Anyway, if he is noticeably bigger than the others, it could be rapid growth that led to the picking, so try diet supplementing, too. Sometimes they need a protein boost at a certain growth stage. I had one group of chicks that went nuts with picking, but I tried a different food on that batch of chicks and apparently it didn't have enough protein in it! When I went back to my regular Nutrena, they were fine. I've also done supplementing with plain yogurt and diced hard-boiled eggs. My friend Larissa just scrambles eggs and puts them out for the babies to pick through if they start doing this. I have had one that was just a snot and culled him; he was outright mean.

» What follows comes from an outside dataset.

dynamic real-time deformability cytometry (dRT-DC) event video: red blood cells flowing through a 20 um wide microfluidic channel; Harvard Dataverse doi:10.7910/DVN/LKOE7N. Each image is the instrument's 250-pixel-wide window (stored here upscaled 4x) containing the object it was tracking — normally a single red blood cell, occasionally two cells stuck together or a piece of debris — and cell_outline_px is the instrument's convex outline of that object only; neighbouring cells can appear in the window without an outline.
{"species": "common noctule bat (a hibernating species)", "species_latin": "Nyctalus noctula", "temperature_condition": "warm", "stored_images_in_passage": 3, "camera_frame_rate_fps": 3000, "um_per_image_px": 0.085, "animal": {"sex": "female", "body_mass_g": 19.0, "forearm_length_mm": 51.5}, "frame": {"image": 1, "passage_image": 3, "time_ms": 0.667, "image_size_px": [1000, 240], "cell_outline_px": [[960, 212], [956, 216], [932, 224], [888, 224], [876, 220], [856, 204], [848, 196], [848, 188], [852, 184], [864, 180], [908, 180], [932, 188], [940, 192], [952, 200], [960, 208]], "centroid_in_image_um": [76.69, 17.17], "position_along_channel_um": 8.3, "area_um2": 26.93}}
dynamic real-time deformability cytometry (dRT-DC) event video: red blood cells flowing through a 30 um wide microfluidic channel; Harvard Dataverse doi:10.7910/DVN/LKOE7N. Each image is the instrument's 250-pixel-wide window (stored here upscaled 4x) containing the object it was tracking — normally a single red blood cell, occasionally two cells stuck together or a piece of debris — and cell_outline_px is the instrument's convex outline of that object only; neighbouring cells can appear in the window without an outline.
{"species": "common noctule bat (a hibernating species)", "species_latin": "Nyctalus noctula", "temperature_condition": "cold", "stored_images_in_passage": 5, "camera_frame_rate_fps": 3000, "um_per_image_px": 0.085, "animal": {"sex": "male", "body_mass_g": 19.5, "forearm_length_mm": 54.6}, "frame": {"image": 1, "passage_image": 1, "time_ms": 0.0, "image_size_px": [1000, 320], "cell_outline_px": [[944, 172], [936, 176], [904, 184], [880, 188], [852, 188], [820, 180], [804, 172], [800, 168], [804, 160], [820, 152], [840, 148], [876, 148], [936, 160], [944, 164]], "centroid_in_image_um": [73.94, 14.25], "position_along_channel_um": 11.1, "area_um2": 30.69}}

But otherwise, they were simply growing feathers so fast they couldn't get enough protein in their bodies. At the first sign of any picking, I'd supplement the diet. Once the growing slowed, they stopped trying to eat each other!

ah ha! it worked, finally got this last picture to load. this is the one i wanted to show you. good color, very good size compared to the others i have AND yellow legs. is that darker wing featheingr what you call barring? one of these weeks when i have time i am going to seriously research genetics. anyway, the problem with this fella is that it is pretty mean. its the only chick with full tail feathers, because it has picked everyone else's tail. now that i have them in the bigger coop they spend more time dust bathing and less time picking so everyone feathers are starting to come in again. i'll probably see if i can get individual pictures this weekend. glad you're back, hope you had great fun.